■ **INPUT RECORDS**
Start of Block
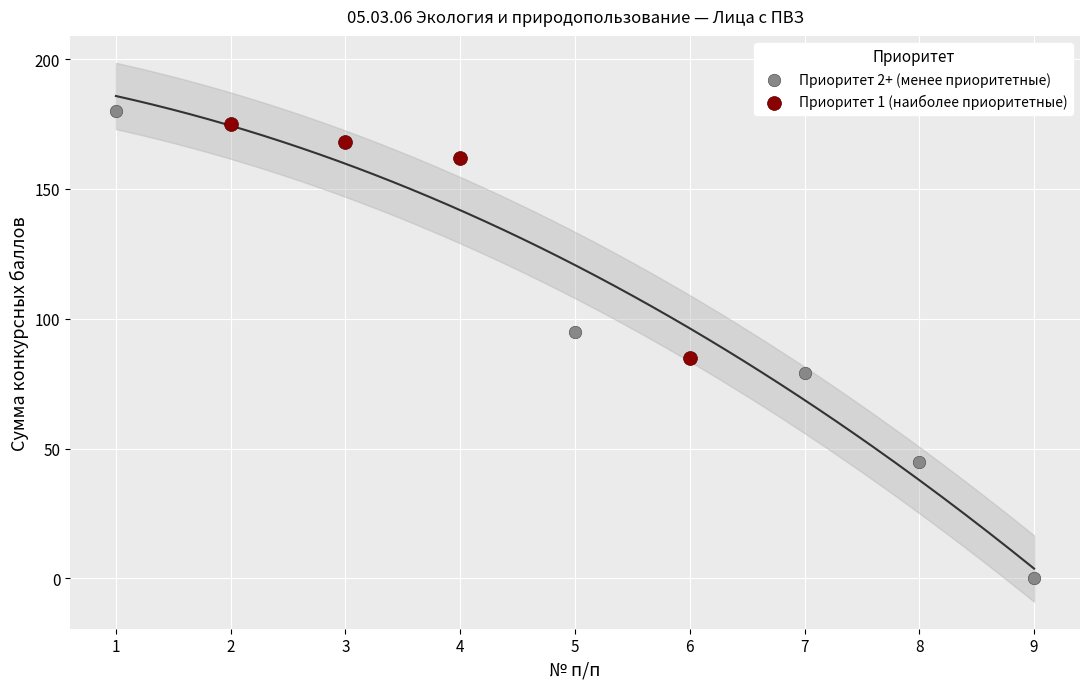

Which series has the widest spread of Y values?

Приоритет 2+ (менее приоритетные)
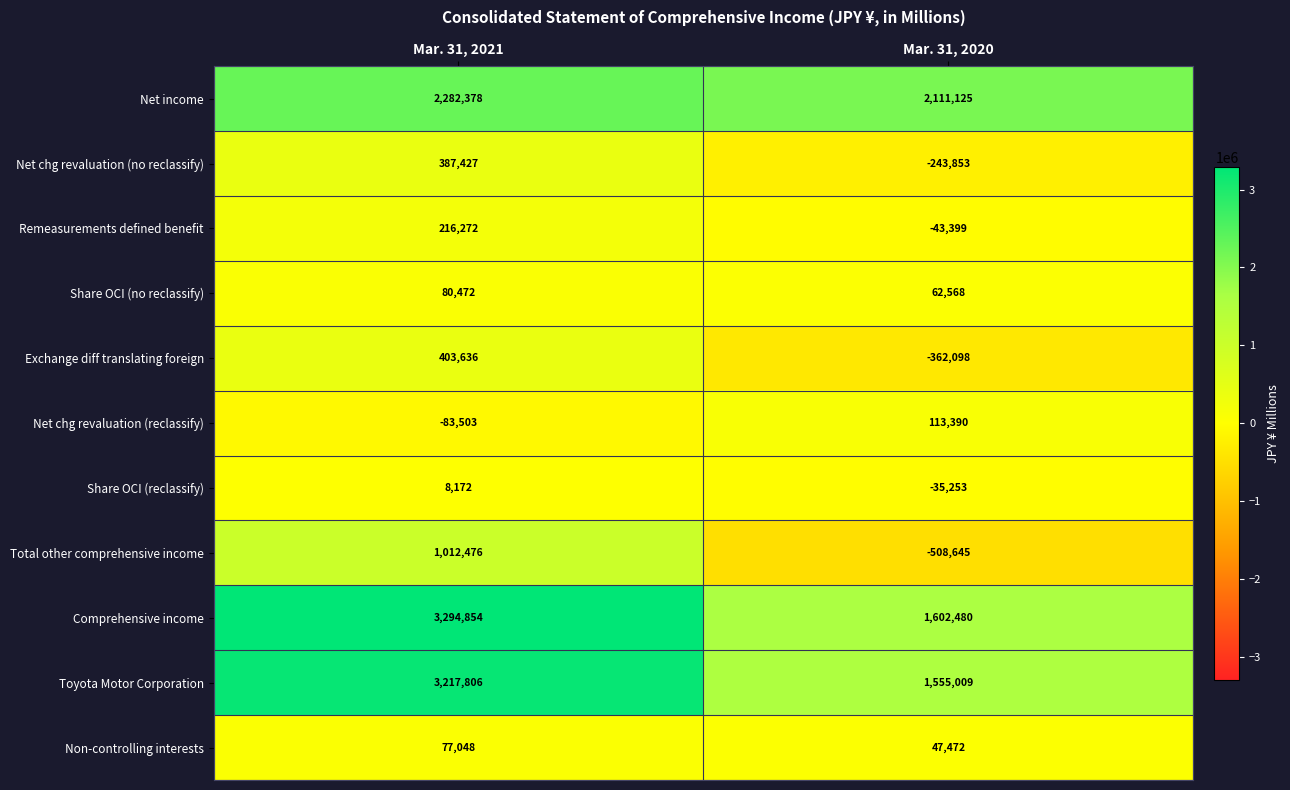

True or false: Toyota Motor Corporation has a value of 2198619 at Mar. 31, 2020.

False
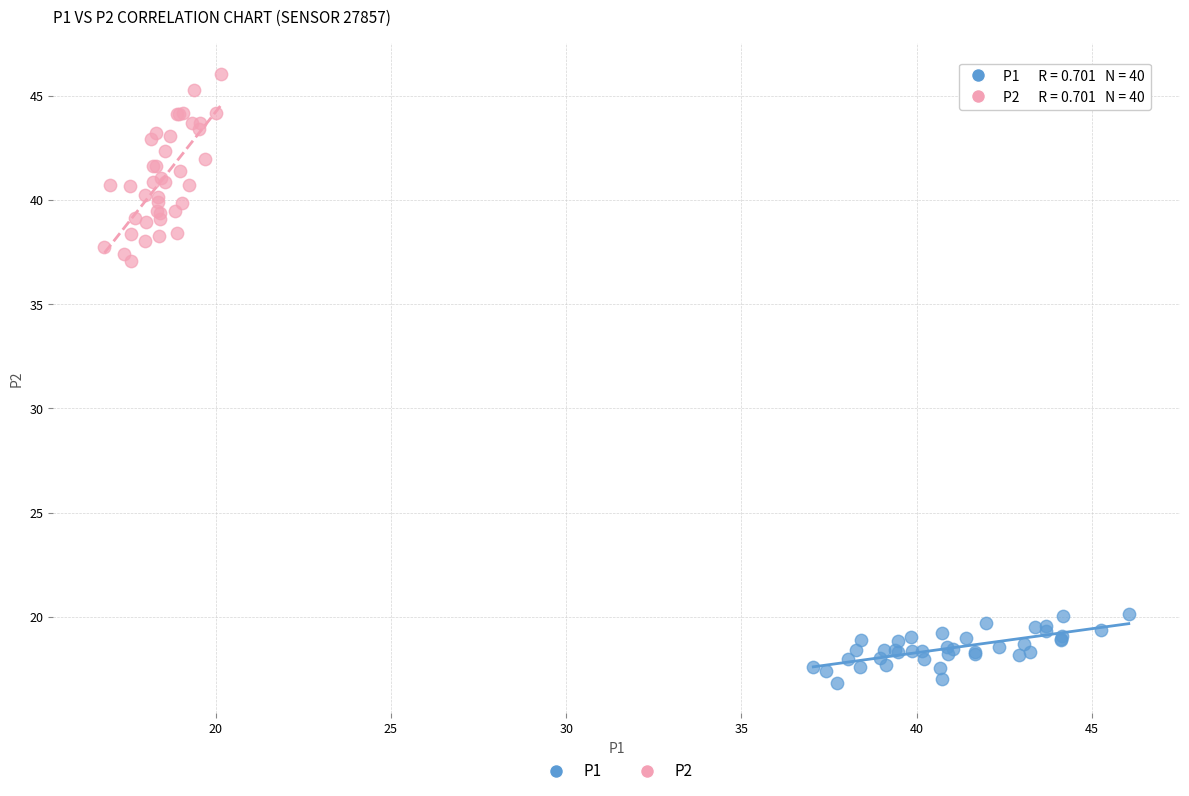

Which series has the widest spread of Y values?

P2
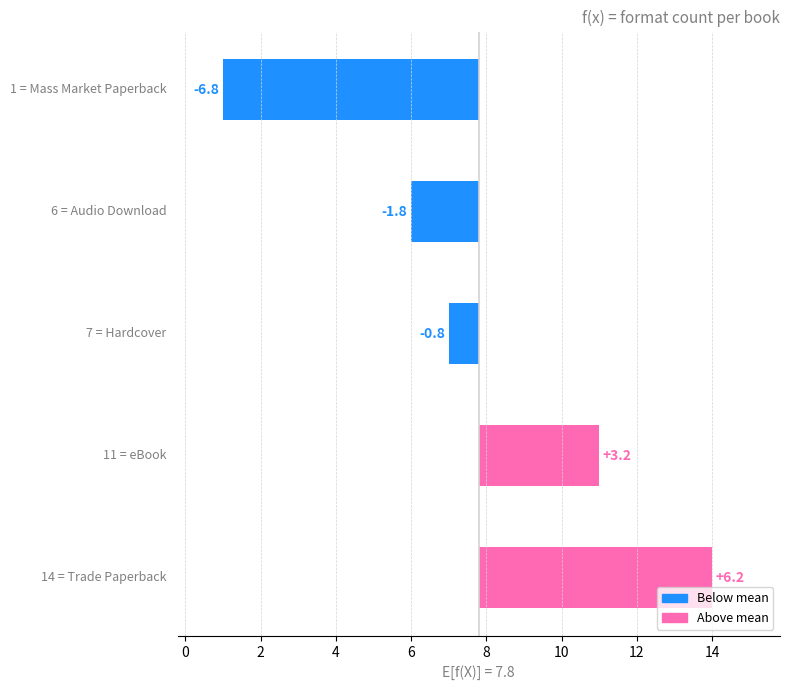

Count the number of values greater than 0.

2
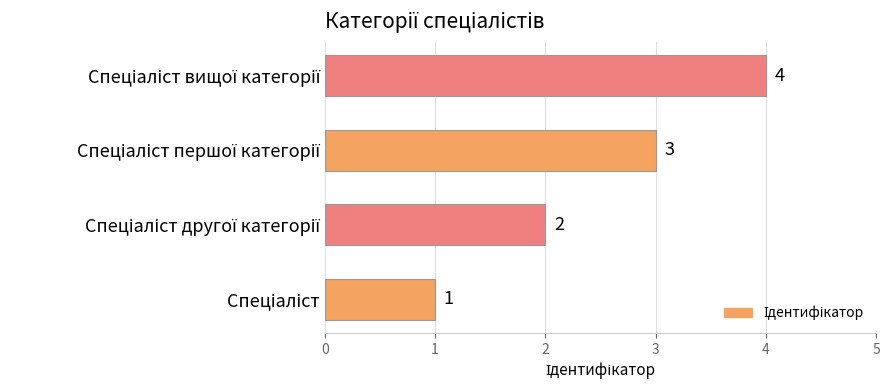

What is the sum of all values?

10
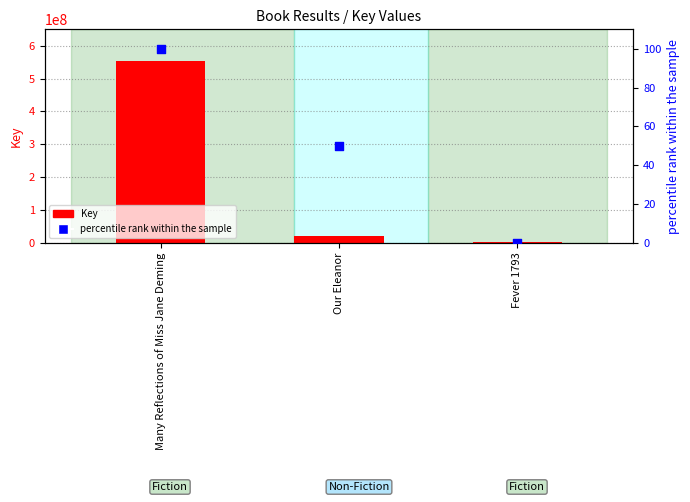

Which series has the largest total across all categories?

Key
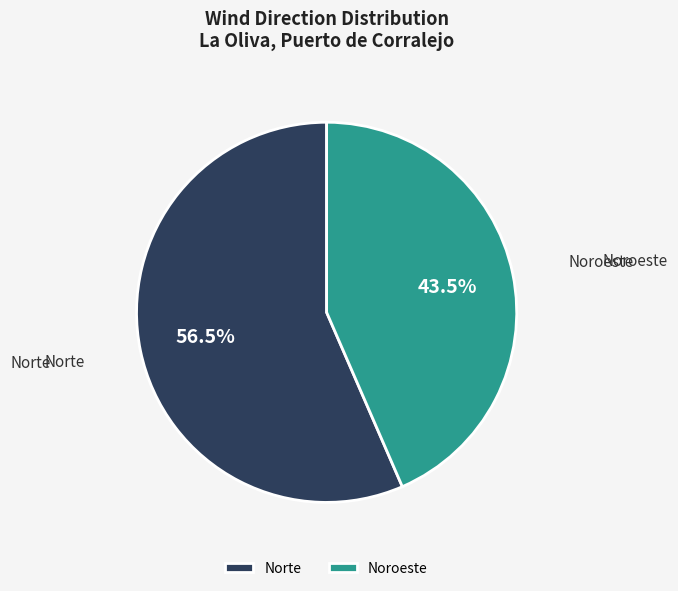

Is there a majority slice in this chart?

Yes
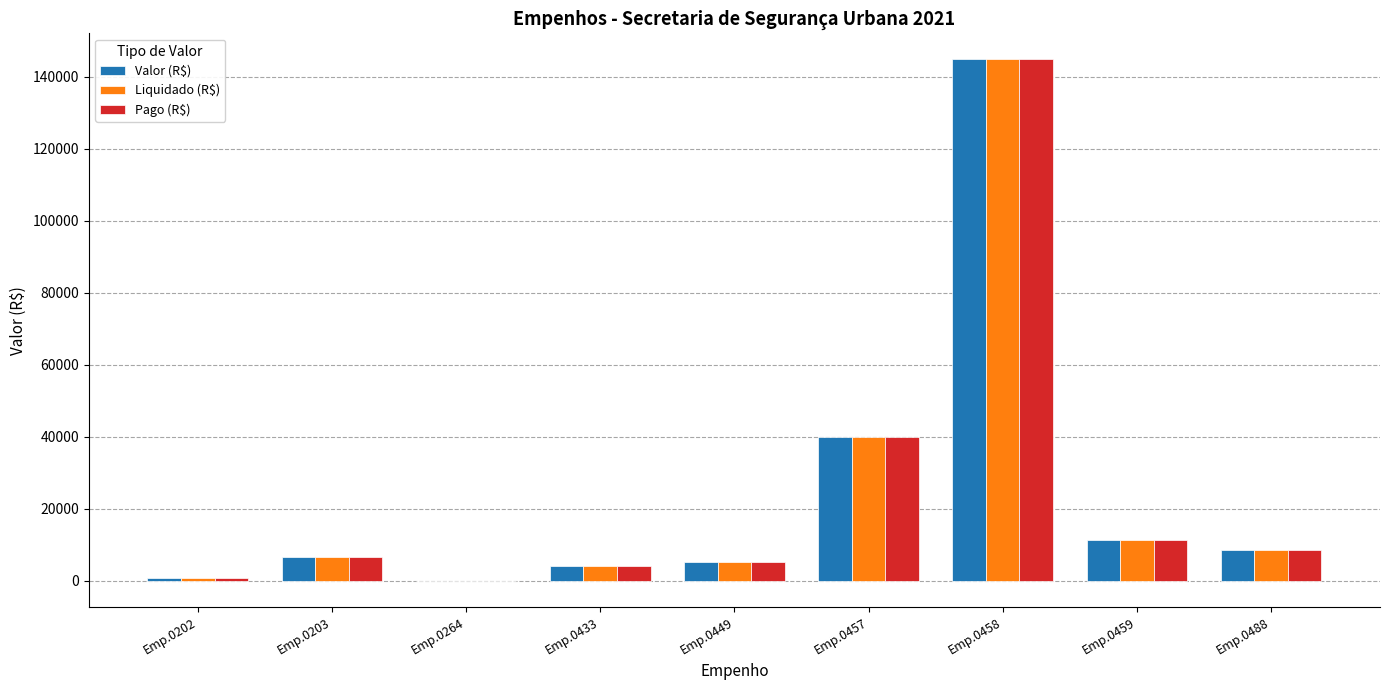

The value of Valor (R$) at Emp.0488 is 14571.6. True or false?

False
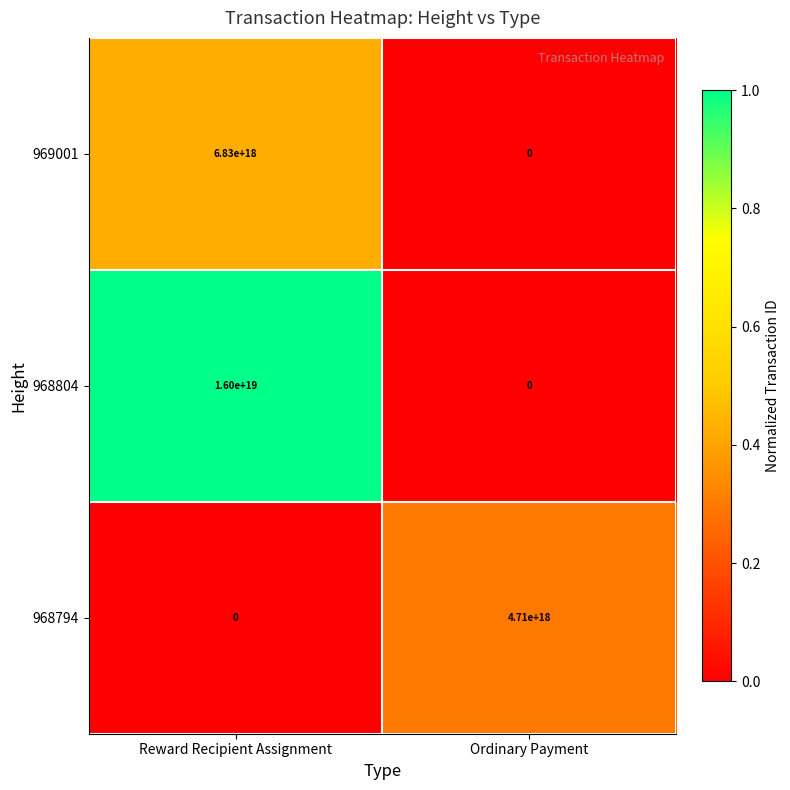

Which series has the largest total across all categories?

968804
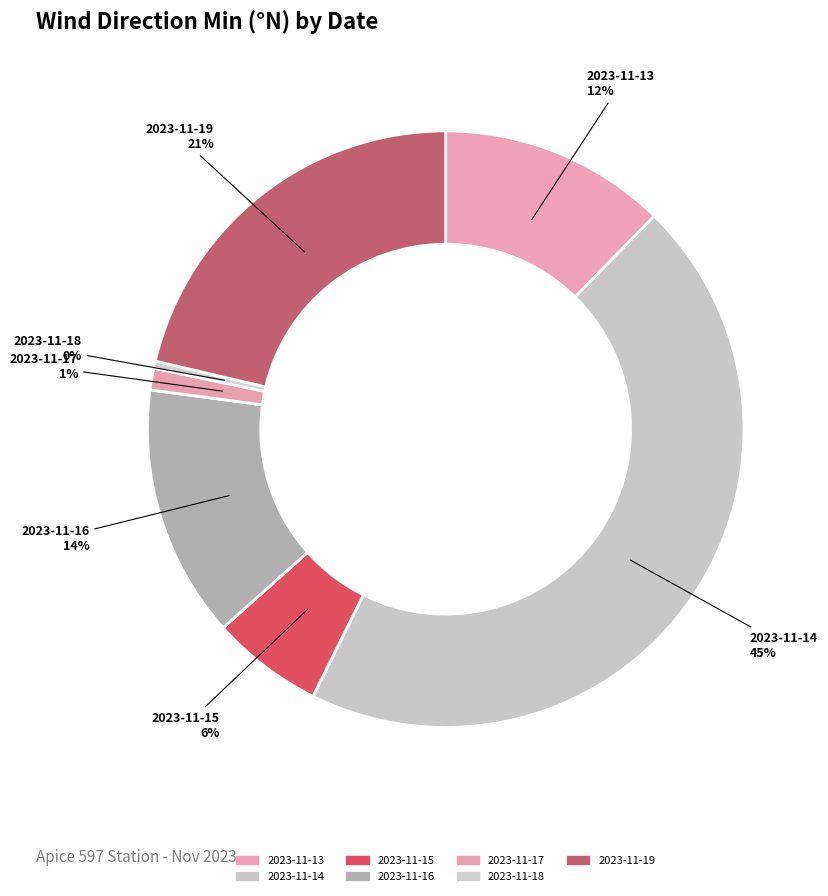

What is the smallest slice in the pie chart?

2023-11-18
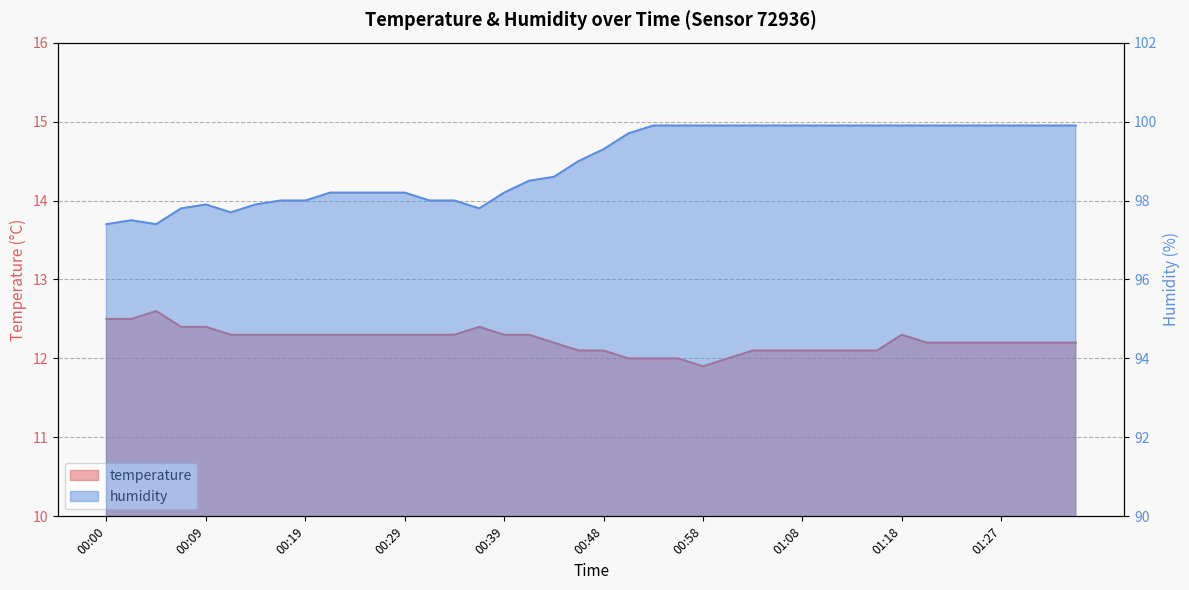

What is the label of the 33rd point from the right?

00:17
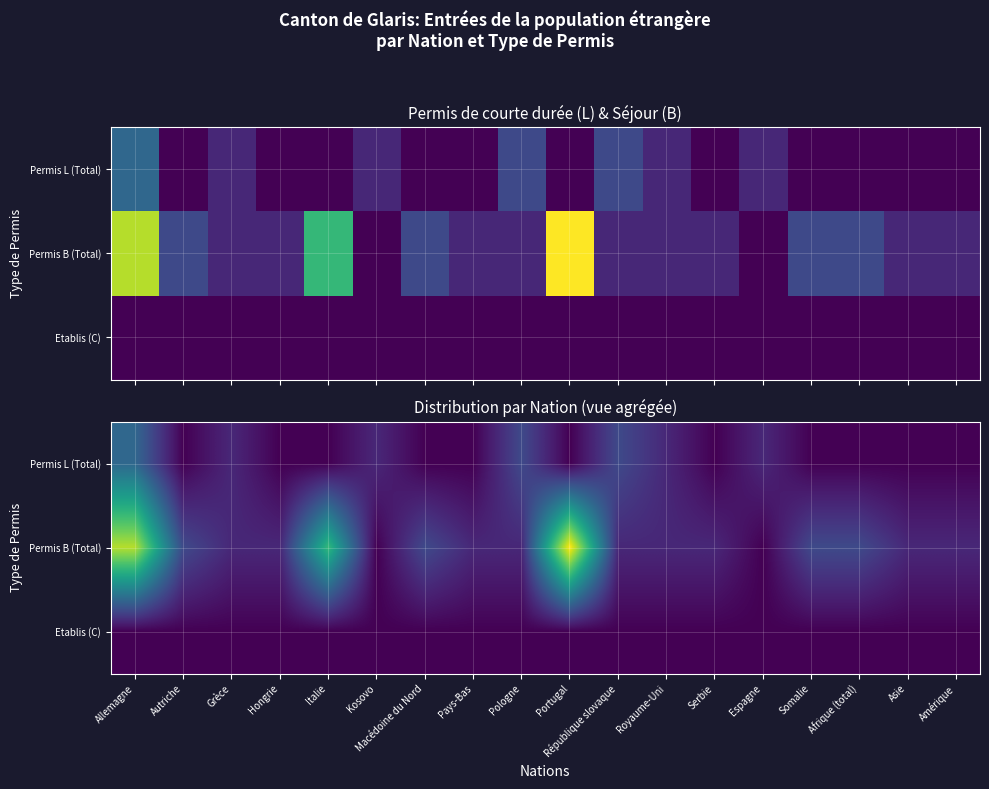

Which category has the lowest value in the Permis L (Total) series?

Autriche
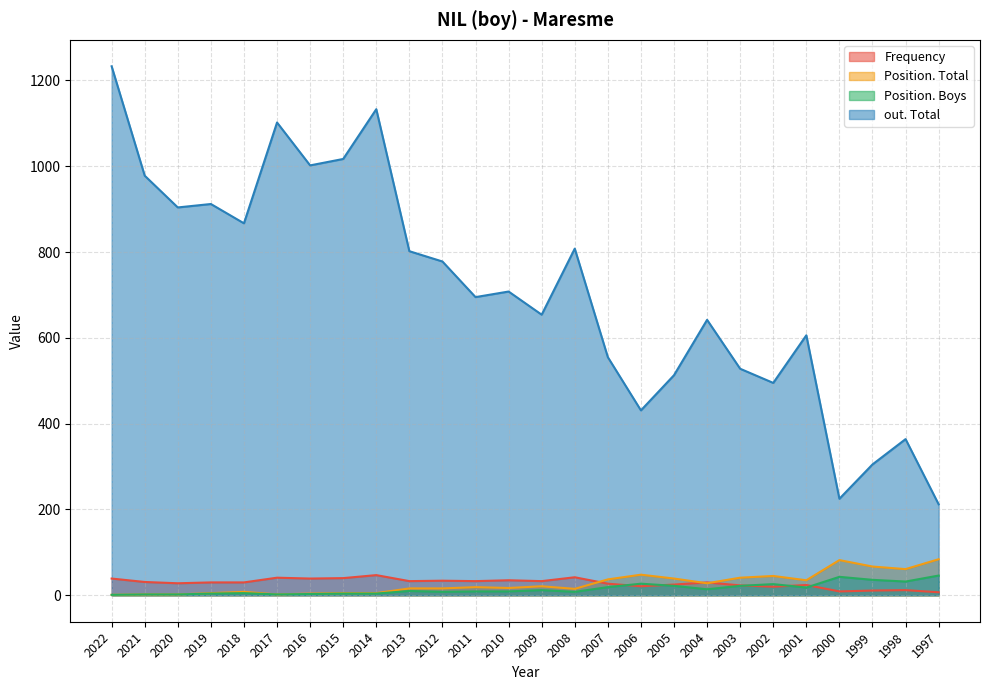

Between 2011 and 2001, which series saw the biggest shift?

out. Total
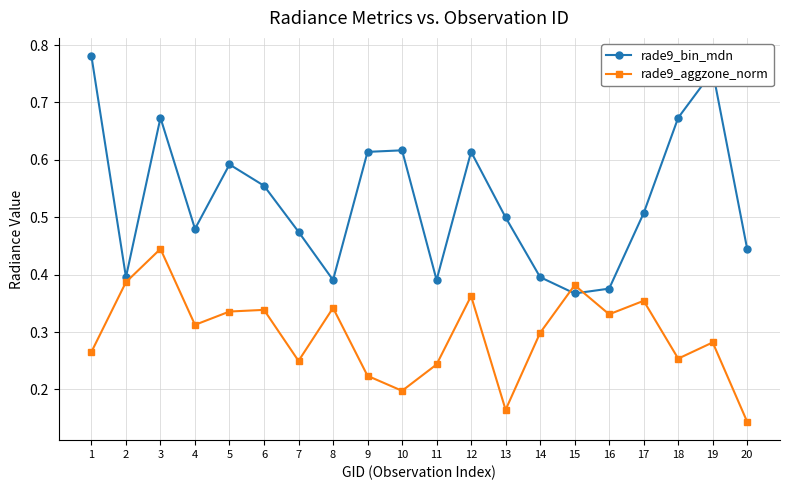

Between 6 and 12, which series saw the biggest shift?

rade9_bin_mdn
End of Block
Repeat the material word for word, starting at the line containing "What is the sum of all values?" and continuing through the last line of the material. Leave the pictures out of your answer.

■ **COMPLETED EXERCISE**
What is the sum of all values?

10

Which series has the largest total across all categories?

Key

Is there a majority slice in this chart?

Yes

The value of Valor (R$) at Emp.0488 is 14571.6. True or false?

False

Which series has the largest total across all categories?

968804

What is the smallest slice in the pie chart?

2023-11-18

What is the label of the 33rd point from the right?

00:17

Which category has the lowest value in the Permis L (Total) series?

Autriche

Between 2011 and 2001, which series saw the biggest shift?

out. Total

Between 6 and 12, which series saw the biggest shift?

rade9_bin_mdn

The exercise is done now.